Repeat the listing that follows without a single change.

DATA EXCERPTS:
☆ ☆ ☆ ☆ ☆

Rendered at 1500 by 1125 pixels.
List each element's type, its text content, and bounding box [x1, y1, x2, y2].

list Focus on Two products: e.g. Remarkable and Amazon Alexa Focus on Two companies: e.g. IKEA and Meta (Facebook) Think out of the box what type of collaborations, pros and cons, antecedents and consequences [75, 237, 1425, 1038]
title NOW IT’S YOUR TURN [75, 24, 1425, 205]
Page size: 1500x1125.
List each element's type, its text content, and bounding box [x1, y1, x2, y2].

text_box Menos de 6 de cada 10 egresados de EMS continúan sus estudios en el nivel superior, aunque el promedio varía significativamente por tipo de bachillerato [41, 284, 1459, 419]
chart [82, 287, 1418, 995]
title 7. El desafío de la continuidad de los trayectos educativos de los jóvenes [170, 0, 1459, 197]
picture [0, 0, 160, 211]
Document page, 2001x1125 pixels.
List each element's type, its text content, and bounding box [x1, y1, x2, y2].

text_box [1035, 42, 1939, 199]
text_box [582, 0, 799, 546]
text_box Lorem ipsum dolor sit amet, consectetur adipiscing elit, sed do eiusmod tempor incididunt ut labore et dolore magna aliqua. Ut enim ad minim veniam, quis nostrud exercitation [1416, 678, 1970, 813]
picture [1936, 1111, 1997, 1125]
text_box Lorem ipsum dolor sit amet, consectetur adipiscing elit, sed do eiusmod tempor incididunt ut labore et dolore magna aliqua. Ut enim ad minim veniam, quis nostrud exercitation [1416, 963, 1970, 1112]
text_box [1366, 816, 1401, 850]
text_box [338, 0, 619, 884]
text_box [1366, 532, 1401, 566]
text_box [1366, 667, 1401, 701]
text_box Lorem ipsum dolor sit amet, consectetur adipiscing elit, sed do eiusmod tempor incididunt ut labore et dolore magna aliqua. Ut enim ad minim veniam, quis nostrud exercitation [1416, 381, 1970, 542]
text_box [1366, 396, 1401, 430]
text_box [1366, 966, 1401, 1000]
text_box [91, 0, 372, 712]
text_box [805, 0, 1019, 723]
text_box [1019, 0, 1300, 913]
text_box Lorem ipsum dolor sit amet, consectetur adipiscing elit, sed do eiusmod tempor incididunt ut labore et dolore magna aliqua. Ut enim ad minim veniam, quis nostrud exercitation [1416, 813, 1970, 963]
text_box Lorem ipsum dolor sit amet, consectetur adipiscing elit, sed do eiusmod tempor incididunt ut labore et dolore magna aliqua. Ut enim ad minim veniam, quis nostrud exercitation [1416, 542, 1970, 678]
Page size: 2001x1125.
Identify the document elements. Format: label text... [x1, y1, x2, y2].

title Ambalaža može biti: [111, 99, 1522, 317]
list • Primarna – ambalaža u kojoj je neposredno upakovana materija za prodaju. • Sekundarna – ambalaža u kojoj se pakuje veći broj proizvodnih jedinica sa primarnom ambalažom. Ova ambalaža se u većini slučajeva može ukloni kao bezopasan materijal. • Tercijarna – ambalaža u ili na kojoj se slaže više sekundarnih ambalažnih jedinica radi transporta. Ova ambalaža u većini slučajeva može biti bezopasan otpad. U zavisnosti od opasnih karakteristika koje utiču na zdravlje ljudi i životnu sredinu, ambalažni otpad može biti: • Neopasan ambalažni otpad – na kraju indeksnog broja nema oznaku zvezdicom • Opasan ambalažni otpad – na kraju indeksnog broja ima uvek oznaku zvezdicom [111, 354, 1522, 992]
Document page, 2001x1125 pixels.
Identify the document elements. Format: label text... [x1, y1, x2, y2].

☆ ☆ ☆ ☆ ☆

YOUR RESPONSE:
Rendered at 1500 by 1125 pixels.
List each element's type, its text content, and bounding box [x1, y1, x2, y2].

list Focus on Two products: e.g. Remarkable and Amazon Alexa Focus on Two companies: e.g. IKEA and Meta (Facebook) Think out of the box what type of collaborations, pros and cons, antecedents and consequences [75, 237, 1425, 1038]
title NOW IT’S YOUR TURN [75, 24, 1425, 205]
Page size: 1500x1125.
List each element's type, its text content, and bounding box [x1, y1, x2, y2].

text_box Menos de 6 de cada 10 egresados de EMS continúan sus estudios en el nivel superior, aunque el promedio varía significativamente por tipo de bachillerato [41, 284, 1459, 419]
chart [82, 287, 1418, 995]
title 7. El desafío de la continuidad de los trayectos educativos de los jóvenes [170, 0, 1459, 197]
picture [0, 0, 160, 211]
Document page, 2001x1125 pixels.
List each element's type, its text content, and bounding box [x1, y1, x2, y2].

text_box [1035, 42, 1939, 199]
text_box [582, 0, 799, 546]
text_box Lorem ipsum dolor sit amet, consectetur adipiscing elit, sed do eiusmod tempor incididunt ut labore et dolore magna aliqua. Ut enim ad minim veniam, quis nostrud exercitation [1416, 678, 1970, 813]
picture [1936, 1111, 1997, 1125]
text_box Lorem ipsum dolor sit amet, consectetur adipiscing elit, sed do eiusmod tempor incididunt ut labore et dolore magna aliqua. Ut enim ad minim veniam, quis nostrud exercitation [1416, 963, 1970, 1112]
text_box [1366, 816, 1401, 850]
text_box [338, 0, 619, 884]
text_box [1366, 532, 1401, 566]
text_box [1366, 667, 1401, 701]
text_box Lorem ipsum dolor sit amet, consectetur adipiscing elit, sed do eiusmod tempor incididunt ut labore et dolore magna aliqua. Ut enim ad minim veniam, quis nostrud exercitation [1416, 381, 1970, 542]
text_box [1366, 396, 1401, 430]
text_box [1366, 966, 1401, 1000]
text_box [91, 0, 372, 712]
text_box [805, 0, 1019, 723]
text_box [1019, 0, 1300, 913]
text_box Lorem ipsum dolor sit amet, consectetur adipiscing elit, sed do eiusmod tempor incididunt ut labore et dolore magna aliqua. Ut enim ad minim veniam, quis nostrud exercitation [1416, 813, 1970, 963]
text_box Lorem ipsum dolor sit amet, consectetur adipiscing elit, sed do eiusmod tempor incididunt ut labore et dolore magna aliqua. Ut enim ad minim veniam, quis nostrud exercitation [1416, 542, 1970, 678]
Page size: 2001x1125.
Identify the document elements. Format: label text... [x1, y1, x2, y2].

title Ambalaža može biti: [111, 99, 1522, 317]
list • Primarna – ambalaža u kojoj je neposredno upakovana materija za prodaju. • Sekundarna – ambalaža u kojoj se pakuje veći broj proizvodnih jedinica sa primarnom ambalažom. Ova ambalaža se u većini slučajeva može ukloni kao bezopasan materijal. • Tercijarna – ambalaža u ili na kojoj se slaže više sekundarnih ambalažnih jedinica radi transporta. Ova ambalaža u većini slučajeva može biti bezopasan otpad. U zavisnosti od opasnih karakteristika koje utiču na zdravlje ljudi i životnu sredinu, ambalažni otpad može biti: • Neopasan ambalažni otpad – na kraju indeksnog broja nema oznaku zvezdicom • Opasan ambalažni otpad – na kraju indeksnog broja ima uvek oznaku zvezdicom [111, 354, 1522, 992]
Document page, 2001x1125 pixels.
Identify the document elements. Format: label text... [x1, y1, x2, y2].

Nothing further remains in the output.